L’évolution du risque pays dépend de la gépolitique vaccinale, elle-même dérivée des rapports de force dont la fine lecture proposée par Thierry Apoteker et à laquelle Ali Benahmed apporte un bémol en prenant l’exemple du Maroc, va au delà des déséquilibres classiques entre le Nord et le Sud. Au jour d’aujour’hui, moins de 1% des africains ont été vaccinés. C’est une donne qui risque d’affecter la reprise économique et la resilience même si l’Afrique a fait prevue, à l’exception de quelques zones, d’une capacité endogène certaine face au Covid-19.

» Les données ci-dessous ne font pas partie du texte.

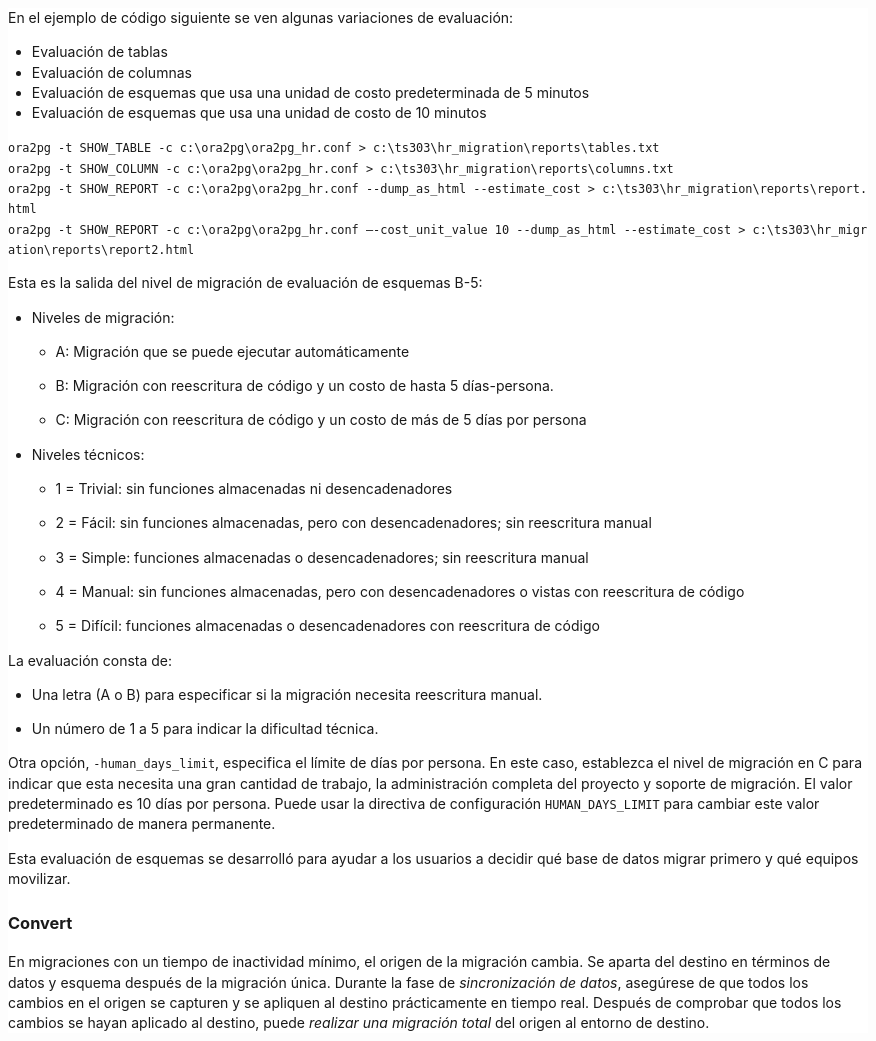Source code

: En el ejemplo de código siguiente se ven algunas variaciones de evaluación: 
* Evaluación de tablas
* Evaluación de columnas
* Evaluación de esquemas que usa una unidad de costo predeterminada de 5 minutos
* Evaluación de esquemas que usa una unidad de costo de 10 minutos

```
ora2pg -t SHOW_TABLE -c c:\ora2pg\ora2pg_hr.conf > c:\ts303\hr_migration\reports\tables.txt 
ora2pg -t SHOW_COLUMN -c c:\ora2pg\ora2pg_hr.conf > c:\ts303\hr_migration\reports\columns.txt
ora2pg -t SHOW_REPORT -c c:\ora2pg\ora2pg_hr.conf --dump_as_html --estimate_cost > c:\ts303\hr_migration\reports\report.html
ora2pg -t SHOW_REPORT -c c:\ora2pg\ora2pg_hr.conf –-cost_unit_value 10 --dump_as_html --estimate_cost > c:\ts303\hr_migration\reports\report2.html
```

Esta es la salida del nivel de migración de evaluación de esquemas B-5:

* Niveles de migración:

  * A: Migración que se puede ejecutar automáticamente
    
  * B: Migración con reescritura de código y un costo de hasta 5 días-persona.
    
  * C: Migración con reescritura de código y un costo de más de 5 días por persona
    
* Niveles técnicos:

   * 1 = Trivial: sin funciones almacenadas ni desencadenadores

   * 2 = Fácil: sin funciones almacenadas, pero con desencadenadores; sin reescritura manual

   * 3 = Simple: funciones almacenadas o desencadenadores; sin reescritura manual

   * 4 = Manual: sin funciones almacenadas, pero con desencadenadores o vistas con reescritura de código

   * 5 = Difícil: funciones almacenadas o desencadenadores con reescritura de código

La evaluación consta de: 
* Una letra (A o B) para especificar si la migración necesita reescritura manual.

* Un número de 1 a 5 para indicar la dificultad técnica. 

Otra opción, `-human_days_limit`, especifica el límite de días por persona. En este caso, establezca el nivel de migración en C para indicar que esta necesita una gran cantidad de trabajo, la administración completa del proyecto y soporte de migración. El valor predeterminado es 10 días por persona. Puede usar la directiva de configuración `HUMAN_DAYS_LIMIT` para cambiar este valor predeterminado de manera permanente.

Esta evaluación de esquemas se desarrolló para ayudar a los usuarios a decidir qué base de datos migrar primero y qué equipos movilizar.

### <a name="convert"></a>Convert

En migraciones con un tiempo de inactividad mínimo, el origen de la migración cambia. Se aparta del destino en términos de datos y esquema después de la migración única. Durante la fase de *sincronización de datos*, asegúrese de que todos los cambios en el origen se capturen y se apliquen al destino prácticamente en tiempo real. Después de comprobar que todos los cambios se hayan aplicado al destino, puede *realizar una migración total* del origen al entorno de destino.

En attendant, ces rapports de force sont visibles dans le libellé des lettres de crédit. Les banques internationales exigent dans le cas d’un pays comme le Cameroun 50% du cash collatéral avant le début de l’opération. Un déplacement de risque qui correspond à un asséchement des devises. De plus, poursuit Ali Benahmed, “le pricing est appliqué sur 100% et non 50%, une injustice qui pèse lourd en termes de devises”. Et quand elles ne fixent pas des conditionnalités extrêmes, les banques étrangères mettent en veilleuse leurs lignes de confirmation ou imposent des renouvellement des lignes de confirmation sur une base trimestrielle et non annuelle. Pourtant, le traitement de l’Afrique ne correspond pas à des situations de défauts répétés. Il s’agit souvent d’une vision conservatrice du continent où le décalage est patent entre le pricing et le risque. La perception est plus sévère que la réalité. Hormis l’Ethiopie où deux banques principales ont fait défaut, globalement tout va bien sur le reste du continent. Malgré sa situation de guerre larvaire depuis dix ans, la Libye n’a jamais eu d’impayé sur les lettres de crédit. En fait, rétorque Thierry Apoteker, il faut étendre l’analyse au sein des grandes banques, en se demandant si le financement du commerce international est encore une priorité ? “Quels sont les pays africains qui ont un niveau de réserves de la Libye ?”, lance-t-il en précisant que l’un des critères rois dans la détermination du risque pays repose justement sur les réserves de devises. Le changement de la donne dans le risque pays, la perception et d’autres paramètres objectifs ou subjectifs viendra de l’intégration régionale, levier du développement. Une conclusion partagée par les deux experts.